Out of all the movies in the set, I probably watched this one the most. As a comic book reader, this felt a lot like Sgt. Fury & His Howling Commandos vs. a monster. Plus it was made back when Arnold Swarzenegger was making really fun action movies. A special ops team gets dropped into a jungle. They encounter a creature who picks them off one by one. It’s like your standard horror movie except instead of high school girls in a cabin, it’s soldiers in a jungle. With lots of quick one-liners and great action sequences, this movie still works over 20 years later.


Predator 2 (1990)

This was an interesting movie. Taking place in 1990 Los Angeles during a heat wave and a major crime war that the police are barely surviving, it seemed almost as if the Predator invaded a movie already in progress. And with Danny Glover as the lead, it could have been Lethal Weapon 3.5 or something. There wasn’t much wrong with Predator 2 and the quick inclusion of an Alien skull was a nice little touch. At the same time, it wasn’t nearly the movie that the first one was and it’s not really a surprise that the it took 20 years for the next Predator movie to come out.


Alien 3 (1992)

The last time I saw this movie was when it was in the theater and I have to be honest. I really, really hated it. The idea of crashing Ripley on a prison planet with an Alien made little to no sense to me. And compared to what had gone before, it was just a bad, bad movie. So when I watched it recently I really wasn’t expecting anything. So I was pleasantly surprised that it was actually very watchable. Unfortunately, it didn’t really add anything to the franchise. And the ending still didn’t really work for me.


Alien: Resurrection (1997)

If Alien 3 was a mess, Alien: Resurrection was an attempt to clean up the mess. There are good things in the movie. (Winona Rider as a bad ass space pirate? Hell yes.) But there are a lot of bad things. It seemed confused as to what it wanted to be as a movie so while it still manages to be an okay movie, everything about it seems to say that it could have been a hell of a lot better.

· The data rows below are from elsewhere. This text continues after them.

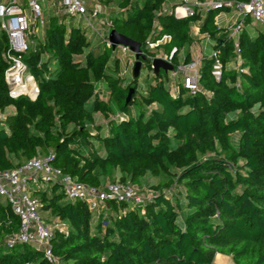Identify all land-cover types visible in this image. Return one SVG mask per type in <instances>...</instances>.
Segmentation results:
<instances>
[{"label": "trees", "instance_id": "1", "mask_svg": "<svg viewBox=\"0 0 264 264\" xmlns=\"http://www.w3.org/2000/svg\"><path fill=\"white\" fill-rule=\"evenodd\" d=\"M99 2L114 30L145 55L154 57L160 46L148 44L170 36L162 46L175 50L172 69L200 39L191 32L196 25L214 41L220 79L210 56L195 95L181 75L155 73L150 63L137 78L124 77L116 48L88 36L75 17L50 13L43 38L23 57L38 94L12 99L0 34V170L51 155L52 166L86 186L128 182L146 198L141 207L108 199L95 212L66 200L58 185L35 191L40 212L65 227L50 239L55 263L31 244L5 247L20 221L0 198V264H214L217 254L233 264H264V27L246 16L234 42L215 24L231 11L225 7L176 18L171 11L181 0Z\"/></svg>", "mask_w": 264, "mask_h": 264}, {"label": "built area", "instance_id": "2", "mask_svg": "<svg viewBox=\"0 0 264 264\" xmlns=\"http://www.w3.org/2000/svg\"><path fill=\"white\" fill-rule=\"evenodd\" d=\"M95 1L97 4H91L92 2L90 3L89 0H0V34L5 37L3 59L7 64L4 81L10 98L17 99L23 96L34 100L38 94L37 84L33 76L28 73L23 57L28 48L36 42V39L43 38L50 8L54 10L53 15L57 16L59 20L62 15L77 18L88 36L96 37L106 48H116L115 51L120 55V58H138L141 68L145 63H150L153 70L152 61L155 58L171 65L174 49L170 53L153 57L145 55L141 51L136 53L129 46L112 44L110 33L114 28L108 18L109 10L99 0ZM181 1L182 4L174 7L171 11L176 18L191 17L197 9H220L222 7L230 9L235 20L226 26V30L234 42L237 41L238 35L244 27L246 16H250L254 22L264 27V0H248L246 2L232 0ZM169 41L170 36L163 35L159 40L148 44V47L155 49ZM235 46L237 45L235 44ZM210 57L214 59L212 76L219 80L221 64L216 51H213ZM121 61L123 60L121 59ZM237 62L239 61L237 60ZM199 67L198 61H191L171 70L172 76H182V86L190 95H195L200 91ZM172 91L176 94L177 86H174ZM95 93L98 94L99 99H106L102 90L100 93L96 90ZM115 118L117 117H111L113 120ZM118 118L122 119L124 116ZM50 161L51 155H47L43 158H32L13 169L0 170V198L7 200L12 212L20 221L19 230L5 238L4 244L8 249L17 244H31L43 250L49 262H56L51 254L50 239L53 231L64 232L65 227L58 220L42 216L40 203L33 196L35 191L44 189L47 185H58L66 200L83 201L90 211L95 212L102 209L105 200L108 199L126 202L132 207H141L146 200L138 187L128 182L107 183L102 188L96 189L63 173L59 168L52 166Z\"/></svg>", "mask_w": 264, "mask_h": 264}, {"label": "crops", "instance_id": "3", "mask_svg": "<svg viewBox=\"0 0 264 264\" xmlns=\"http://www.w3.org/2000/svg\"><path fill=\"white\" fill-rule=\"evenodd\" d=\"M234 20H235V16L233 15L232 11L224 12V13L219 14L216 17L215 24L218 28H226V26L228 24L233 23ZM191 32L193 33V35H198L200 39L198 41L192 42L189 46H185L186 49L184 47L180 51V53L178 55V59H177V62H178L177 65L183 64L184 57H185L187 52H188L189 57H190V62L193 61L192 57L196 56V58L199 57V59H196L195 61H199L200 65L202 63V60L205 57L210 56V54L213 52V46H214L213 40L205 37L203 34H199V28L196 25H192ZM164 53H166V52H161L160 54L156 55L155 57L163 55ZM171 65H170V70H173ZM97 121L104 123L105 118L103 116L99 115V116H97ZM226 258H228L230 262ZM214 264H233V262H232L231 257L217 254L214 258Z\"/></svg>", "mask_w": 264, "mask_h": 264}, {"label": "water", "instance_id": "4", "mask_svg": "<svg viewBox=\"0 0 264 264\" xmlns=\"http://www.w3.org/2000/svg\"><path fill=\"white\" fill-rule=\"evenodd\" d=\"M110 42L114 45L116 44H120V45H125V46H129L134 52L139 53L140 49H139V45L132 41L131 39L125 37L124 35L119 34L116 30L111 31L110 33ZM152 67H153V71L155 73H157V71L159 70V68H163L165 70L170 69V65L165 63L164 61H162L161 59L155 58L152 61ZM168 68V69H167ZM141 70V62L140 61H136L134 66H133V70H132V75L134 78H137L139 76ZM134 92L133 89H130L126 98H125V103H128L132 93Z\"/></svg>", "mask_w": 264, "mask_h": 264}, {"label": "rangeland", "instance_id": "5", "mask_svg": "<svg viewBox=\"0 0 264 264\" xmlns=\"http://www.w3.org/2000/svg\"><path fill=\"white\" fill-rule=\"evenodd\" d=\"M89 2L91 3V4H97L96 3V1L95 0H89ZM53 9L52 8H50L49 9V14L50 13H52L53 14ZM77 18H76V23L75 24H77ZM199 47V46H198ZM185 49H186V47H185ZM161 52H166V47H164V46H160V48H158L155 52H154V56H156V55H158V54H160ZM193 58V61H195L196 59H199V57L198 58H196V56H193L192 57ZM123 61L121 62L122 63V66L124 65V69L122 70V72H121V74L124 76V77H127V76H130V75H132V70H133V65H134V63L136 62V61H138V58H136V57H128V58H125V57H122L121 58ZM198 65H200V63H199V61H198ZM124 70H125V72H124ZM145 70V69H144ZM143 72H145V71H143ZM172 94H174L173 93V91H172ZM41 215L42 216H44L45 218H48L49 216H48V214L47 213H41ZM226 259H228V258H226ZM228 261H229V259H228ZM230 262V261H229Z\"/></svg>", "mask_w": 264, "mask_h": 264}]
</instances>
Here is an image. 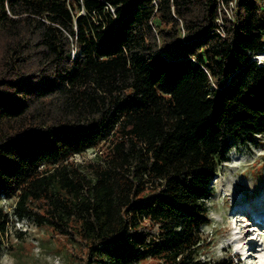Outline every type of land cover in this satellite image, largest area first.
I'll list each match as a JSON object with an SVG mask.
<instances>
[{
  "label": "trees",
  "instance_id": "trees-1",
  "mask_svg": "<svg viewBox=\"0 0 264 264\" xmlns=\"http://www.w3.org/2000/svg\"><path fill=\"white\" fill-rule=\"evenodd\" d=\"M231 1L0 0V200L18 220L78 264H209L215 174L264 136V6L238 0L222 36ZM10 222L0 207V254Z\"/></svg>",
  "mask_w": 264,
  "mask_h": 264
},
{
  "label": "rangeland",
  "instance_id": "rangeland-1",
  "mask_svg": "<svg viewBox=\"0 0 264 264\" xmlns=\"http://www.w3.org/2000/svg\"><path fill=\"white\" fill-rule=\"evenodd\" d=\"M261 2L264 6L263 0ZM258 61L263 63L264 56ZM106 146L107 142L102 143L71 159L84 164ZM228 159L218 168L212 181L214 195L207 202L211 222L203 229L209 245L205 247L202 258L209 264H245L242 261L263 264L264 226L256 220V231L247 233L254 220L249 214L242 216L236 212L249 205L254 207L253 210L259 208V219L264 217V206H261L264 203V136L258 135L252 142L236 144ZM15 201L16 197L0 200V207L9 212L11 219L7 233L2 237L0 264H78L71 256L69 241L56 238L49 227H37L27 219L18 220L13 212ZM236 230L242 231V239L247 237L240 249L236 247ZM250 240L255 242L253 247L256 251L249 250L248 255L245 254L248 252L246 244ZM248 245L252 247L251 242ZM155 263L156 260L150 258L138 264Z\"/></svg>",
  "mask_w": 264,
  "mask_h": 264
},
{
  "label": "built area",
  "instance_id": "built-area-1",
  "mask_svg": "<svg viewBox=\"0 0 264 264\" xmlns=\"http://www.w3.org/2000/svg\"><path fill=\"white\" fill-rule=\"evenodd\" d=\"M153 5L155 7H157V2L154 1ZM219 7H220V14H219V17L216 20V22L218 23V26H219V29H217V31L222 36H224L225 35L224 30H223V27L225 26L224 17L228 21L234 22V20H235V12L238 9V0H233L228 5H226L224 3H220ZM259 57H261V56H259Z\"/></svg>",
  "mask_w": 264,
  "mask_h": 264
},
{
  "label": "bare ground",
  "instance_id": "bare-ground-1",
  "mask_svg": "<svg viewBox=\"0 0 264 264\" xmlns=\"http://www.w3.org/2000/svg\"><path fill=\"white\" fill-rule=\"evenodd\" d=\"M261 206H264V203L262 204L261 203ZM254 209V207H252V206H249V205H247V206H245V208H243L242 210L240 209V211H238V212H236V215H239V214H241L242 216L243 215H245L244 213H246V214H249L248 216H250V217H252V219L254 220V222H253V225H252V228H250V229H248V227H247V233H254L255 231H256V229H257V227L256 226H258V223H257V221L256 220H259V218L257 217V215L256 216H254L255 215V212H256V209L255 210H253ZM254 214V215H253ZM261 214V213H260ZM242 220V219H241ZM242 222L244 223L245 222V220H242ZM262 225V224H261ZM263 226V225H262ZM237 231V230H236ZM235 231V236H236V238H235V241H236V243H237V248L238 249H240V247H241V244L243 243V241L247 238V237H245L244 236V239H242L241 237V233H242V231L241 232H236ZM251 242V244H252V247H251V245L249 246L248 244ZM254 244H255V242L254 241H248L247 242V246H248V248H249V250L250 251H253V252H255L256 250L254 249ZM262 263V262H261ZM263 264H264V262H263Z\"/></svg>",
  "mask_w": 264,
  "mask_h": 264
},
{
  "label": "clouds",
  "instance_id": "clouds-1",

AVP: Alien vs. Predator (2004)

I had avoided this movie for years. I had heard really bad things. But hey, it came with the box set. I did my best to go in with an open mind. Unfortunately AVP took this opportunity to solidify every bad thing I’d heard about this movie. There are almost no redeeming qualities about this movie. It seems to forget every good thing that happened in either franchise. It gets some of the basic rules of the monsters wrong. Almost the entire movie takes place in Antarctica and the Predators are known for only liking warm climates. The concept of the Predators being worshipped in ancient times is laughable. Poking holes in this movie is like poking holes in that plastic wrap over a frozen dinner. Though I now own this movie, I know it will never again be put in the DVD player by me.


AVP 2: Alien Vs. Predator: Requiem (2007)

Picking up right where the outright horrible AVP left off, this movie manages to be original in either franchise in that it’s actually boring. Say what you will about the other movies, they aren’t dull. This one ends up having more in common with Gremlins than any Alien or Predator movie. The problem being Gremlins was funny and this is anything but. This could easily have been the first movie in history to kill TWO franchises at once.


Predators (2010)

It may be because I watched this directly after AVP2, but Predators was a breath of fresh air. Literally. It starts off with a guy free falling into a jungle unconscious. He wakes up and struggles to get his chute open before hitting the ground. Coincidentally, this is exactly how I felt about both franchises after watching all of the movies so far. The quality was plummeting at an incredible rate. Luckily I landed in Predators. A random group of bad asses land in an unknown jungle for unknown purpose. They have the blind luck of all speaking English, but other than that, the rest of the movie holds together remarkably well. As not one but three Predators go after them, the stakes get higher and higher and their hope of survival continues to disintegrate. It really was the perfect way to end this set of movies with just a bit of hope that whatever comes next will match this quality.